At a time when women performers were primarily lead vocalists or backup singers the Runaways proved that girls with guitars could rock as hard as the boys. They kicked down the doors of opportunity for every female rock star since. From today's perspective it is difficult to comprehend the total cultural context of what they accomplished.

By Evelyn McDonnell
DaCapo Press ($25.99)

This is where "Queens of Noise: The Real Story of The Runaways" succeeds. Ms. McDonnell traces the story of the band as a rock biography, with all of the expected touch points of the members' careers.

She interviewed all of the major players and dug deep into the archival information to present a complete picture of the historical record. But she goes far beyond recounting events. She presents a historiography of the Runaways, placing them within the specific cultural context of the '70s.

She discusses the geography of Los Angeles and how this contributed to the way teenagers interacted at the time. She addresses the exploitation of underage girls by the music industry as well as how the girls themselves felt empowered by what they were doing.

Ms. McDonnell looks at the history of Hollywood and the Sunset Strip, of pop music and rock and roll, of the influence of second wave feminism and how these elements came together at this specific time in a way that allowed the Runaways to happen.

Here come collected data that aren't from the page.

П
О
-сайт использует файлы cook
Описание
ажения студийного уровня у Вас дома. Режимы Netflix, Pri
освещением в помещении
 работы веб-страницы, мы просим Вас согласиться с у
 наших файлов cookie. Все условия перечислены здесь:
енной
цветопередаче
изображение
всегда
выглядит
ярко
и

Their story has been given a lot of attention in the past few years. Lead singer Cherie Currie was brutally honest about some very personal experiences (her drug abuse and experiences with rape), in her autobiography "Neon Angel: A Memoir of a Runaway."

But her account is colored by her specific memories and prejudices and a certain amount of mythologizing. Not that this is necessarily a bad thing. Self-mythology is part of what every performer (and every person, really) does. Her professed biggest hero and influence, David Bowie, has based an entire career on this idea.

"Neon Angel" was used as the basis for the 2010 movie "The Runaways," written and directed by Floria Sigismondi. While the movie covers, in general, the history of the band, it is much more successful in further mythologizing them.

It focuses on Ms. Currie and Ms. Jett nearly to the exclusion of the other members of the band. Ms. Ford and drummer Sandy West are reduced to one note background characters while the bassist in the movie is an entirely fictional character used as a composite of several women who played bass in the band.

Former bass player Vicki Blue produced the documentary "Edgeplay" in 2005. She interviewed everyone involved except Ms. Jett. The film is well done and moving. The scenes with Ms. West are particularly heartbreaking. But like Ms. Currie's book this, too, is told from the viewpoint of an insider, and while various points of view are presented a lot of the history boils down to a "he said, she said" feud among the various personalities.

Ms. McDonnell cuts through the mythology and personal memories to find the larger story. She looks beyond the labels without losing their significance. The Runaways were exploited teenage girls. They were revolutionaries who changed history, strong women who followed their dreams.

They were vulnerable girls who were overwhelmed by sex, drugs and rock and roll. They were rock stars. They were, in their time, failures. They were all of these things. Ms. McDonnell is aware of the mythology that surrounds this band without ever losing sight of the real people involved. She gives them back their humanity while maintaining their status as legends.